Quelle déception ! Après Jean XXIII et Jean Paul II nous pensions être devenus les frères aînés de l’Eglise. Le cardinal Lustiger avait contribué à créer un pont entre l’Eglise et le Judaïsme. L’accusation de déicide était supprimée. La repentance était affichée de toutes parts. Le comportement de la hiérarchie catholique était exemplaire. J’ai eu l’occasion de le mesurer lorsque j’avais été invité, en tant que président du Crif, aux funérailles de Jean Paul II au Vatican. Nous étions une quinzaine de Juifs représentant les Juifs du monde entier et nous étions placés juste à côté des Chefs d’état , avant les représentants de toutes les autres religions. Et plusieurs évêques français ont même traversé toute la place Saint-Pierre de Rome pour nous saluer.
Or le nouveau pape Benoît XVI rompt sciemment ce climat. Après la tentative de réintégration d’un évêque négationniste, Williamson, voici la béatification du pape Pie XII qui assista à la Shoah sans protester et qui même après la guerre ne trouva pas un mot de commisération. Voici comment il évoquait les Juifs : : « Prions aussi pour les juifs perfides … Dieu tout puissant et éternel exaucez les prières que nous vous adressons au sujet de l’aveuglement de ce peuple, afin que reconnaissant la lumière de votre vérité, qui est le Christ, ils soient enfin tirés de leurs ténèbres ! » Cette prière était dite par Pie XII chaque vendredi saint, avant la shoah, pendant la shoah, et même après la shoah, de 1939 à 1958, après que six millions d’âmes perfides, il s’agit de nos parents, de nos martyrs, se soient envolées en fumée.
Le silence de Pie XII n’a pu qu’encourager le pouvoir nazi dans son plan diabolique. Ce silence a aussi encouragé les catholiques allemands, qu’ils aient ou non appartenu aux jeunesses hitlériennes, à participer sans remords à sa réalisation. Ce pape, cette autorité morale réputée infaillible, Pie XII pouvait tant ! Il a fait si peu !
Benoît XVI prétend qu’il ne béatifie pas l’homme politique mais le chrétien exemplaire aux vertus héroïques. En quoi a-t-il été exemplaire ? Où est le héros qu’on veut sanctifier ? Il s’est tu lorsqu’il fallait parler. Il a eu peur d’effaroucher Hitler. En quoi est-ce grandiose ? Autre question importante : Pourquoi Benoît XVI refuse-t-il d’ouvrir immédiatement les archives du Vatican ? Quelles monstruosités risquons-nous d’y découvrir ? Si vraiment le sauvetage des 5.000 Juifs de Rome lui est imputable tant mieux, pourquoi le dissimuler ? Mais ce n’était pas 5.000 âmes qu’il fallait tenter de sauver mais 6 millions. Pourquoi est-il plus urgent de canoniser Pie XII plutôt que d’ouvrir les archives ? Pourquoi Benoît XVI ne suit-il pas l’exemple de ses prédécesseurs Paul VI et Jean Paul II qui se sont bien gardés de canoniser Pie XII.

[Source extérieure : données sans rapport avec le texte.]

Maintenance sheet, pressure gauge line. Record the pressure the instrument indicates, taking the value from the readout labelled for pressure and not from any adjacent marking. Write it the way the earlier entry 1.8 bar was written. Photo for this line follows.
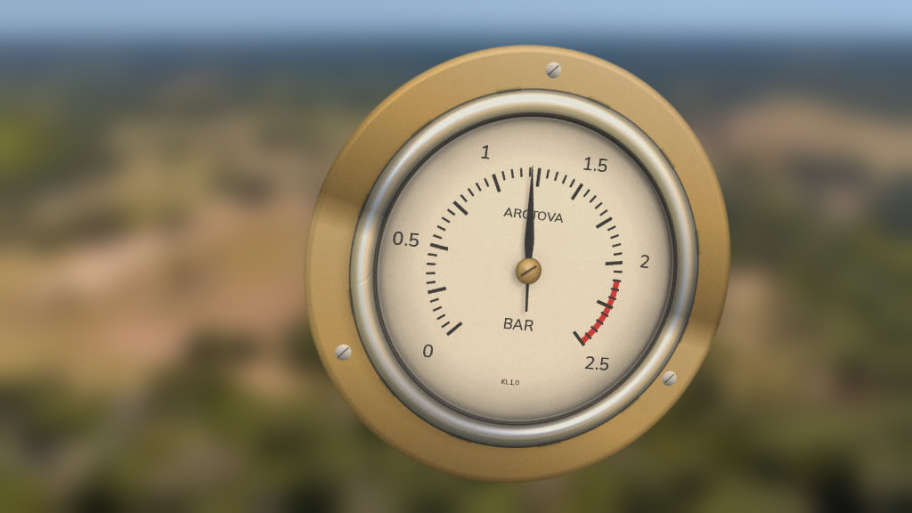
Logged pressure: 1.2 bar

Certes Pie XII avait émis des craintes pour « ceux qui sans aucune faute de leur part, et parfois uniquement pour des raisons de nationalité ou de race, sont destinés à la mort ou à une extinction progressive. » Mais il ajoutait immédiatement en juin 1943 : « Toute parole de notre part, toute allusion publique devrait être sérieusement pesée dans l’intérêt même de ceux qui souffrent... » Donc il fallait laisser faire …
Paul Claudel lui a osé critiquer Pie XII. Il a écrit en décembre 1945 : « Rien actuellement n’empêche plus la voix du pape de se faire entendre. Il me semble que les horreurs sans nom et sans précédent commises par l’Allemagne nazie auraient mérité une protestation solennelle du vicaire du Christ. Il semble qu’une cérémonie expiatoire quelconque, se renouvelant chaque année, aurait été une satisfaction à la conscience publique… Nous avons eu beau tendre l’oreille, nous n’avons entendu que de faibles et vagues gémissements…»Voilà pour Claudel.
Certes il est difficile au Cardinal Vingt Trois, archevêque de Paris et Président de la conférence des évêques de France, de critiquer le chef de la chrétienté. Mais Mgr Vingt Trois a tenté de défendre Benoît XVI et son allié dans l’Histoire du monde Pie XII avec les arguments suivants : Il n’avait pas à commenter les décisions prises à Rome et surtout on juge Pie XII aujourd’hui avec les critères d’aujourd’hui et non ceux de l’époque. Nous ferions même une fixation névrotique !
Le Cardinal Vingt Trois a décidé de se soumettre au respect de sa hiérarchie. L’honneur eut été de s’opposer.